Apold mandava os técnicos sanitários aos jornais não alinhados para fiscalizar os banheiros e, com isso, encontrava argumentos legais para o fechamento das empresas. O governo também ordenava ao sindicato dos jornaleiros fazer greve para não distribuir os jornais inimigos. Hoje em dia, a tática do governo Kirchner é quase a mesma: envia a Receita Federal para fazer uma blitz e o sindicato dos caminhoneiros para bloquear a porta das gráficas ou controla a produção de papel-jornal. Perón e os o casal Kirchner possuem em comum a convicção sobre a importância da comunicação na hora de construir o poder político.

A construção da imagem de Evita, após sua morte, por parte de Apold e Perón tem paralelos com o funeral de Kirchner e a criação de uma imagem mítica do ex-presidente?

Apold era um grande marqueteiro, que inventou vários slogans do peronismo, como o "Perón cumpre, Evita dignifica". Porta-voz presidencial, colocou os recursos do Estado para grandes mise-en-scène, como os discursos de Perón e o funeral de Evita, em 1952. Apold era muito intuitivo e tinha o sentido teatral e cinematográfico da estética.

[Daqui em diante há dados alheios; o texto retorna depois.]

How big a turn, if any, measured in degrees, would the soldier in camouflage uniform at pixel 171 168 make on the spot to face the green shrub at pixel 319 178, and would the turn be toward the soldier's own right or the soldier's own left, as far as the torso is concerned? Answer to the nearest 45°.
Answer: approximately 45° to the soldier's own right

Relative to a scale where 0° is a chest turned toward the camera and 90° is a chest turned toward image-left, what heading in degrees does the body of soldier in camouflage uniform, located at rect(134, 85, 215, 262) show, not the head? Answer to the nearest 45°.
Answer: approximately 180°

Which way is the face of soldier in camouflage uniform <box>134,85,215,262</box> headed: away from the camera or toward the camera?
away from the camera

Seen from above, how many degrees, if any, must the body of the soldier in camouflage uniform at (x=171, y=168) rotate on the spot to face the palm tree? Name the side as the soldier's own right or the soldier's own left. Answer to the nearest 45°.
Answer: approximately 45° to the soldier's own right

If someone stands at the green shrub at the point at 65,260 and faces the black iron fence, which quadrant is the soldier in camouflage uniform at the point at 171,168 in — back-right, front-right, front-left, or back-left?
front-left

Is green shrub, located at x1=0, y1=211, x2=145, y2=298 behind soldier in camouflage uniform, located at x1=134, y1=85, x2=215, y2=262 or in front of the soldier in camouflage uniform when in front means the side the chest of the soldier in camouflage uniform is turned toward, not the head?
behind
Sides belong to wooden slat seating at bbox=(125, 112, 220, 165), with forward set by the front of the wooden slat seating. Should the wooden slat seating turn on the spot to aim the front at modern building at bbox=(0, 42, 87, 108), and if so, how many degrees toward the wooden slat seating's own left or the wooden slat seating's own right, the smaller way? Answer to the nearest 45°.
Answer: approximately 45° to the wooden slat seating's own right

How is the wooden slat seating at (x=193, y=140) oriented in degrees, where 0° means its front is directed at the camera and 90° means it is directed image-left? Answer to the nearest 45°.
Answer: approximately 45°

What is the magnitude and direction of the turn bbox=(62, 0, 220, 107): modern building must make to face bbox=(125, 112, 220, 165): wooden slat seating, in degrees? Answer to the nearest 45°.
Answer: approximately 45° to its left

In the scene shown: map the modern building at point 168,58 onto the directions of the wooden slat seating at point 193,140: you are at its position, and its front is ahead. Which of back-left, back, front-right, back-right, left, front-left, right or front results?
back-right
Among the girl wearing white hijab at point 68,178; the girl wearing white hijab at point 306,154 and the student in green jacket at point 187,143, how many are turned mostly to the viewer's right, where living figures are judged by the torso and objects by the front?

Além disso, graças ao trabalho de mídia de uma equipe de 1.300 pessoas, construiu uma religiosidade popular ao redor do mito de Evita, construindo sua imagem de santa. Seis décadas depois, Cristina Kirchner colocou na tarefa de preparar o visual do velório de Kirchner o produtor de espetáculos Javier Grossman. No entanto, Cristina não conta com um Apold. Ela possui diversas pessoas, entre elas Grossman, o chefe do gabinete de ministros, Juan Abal Medina, e o secretário de comércio interior, Guillermo Moreno, que fazem hoje em dia o trabalho que Apold fazia nos anos 40 e 50.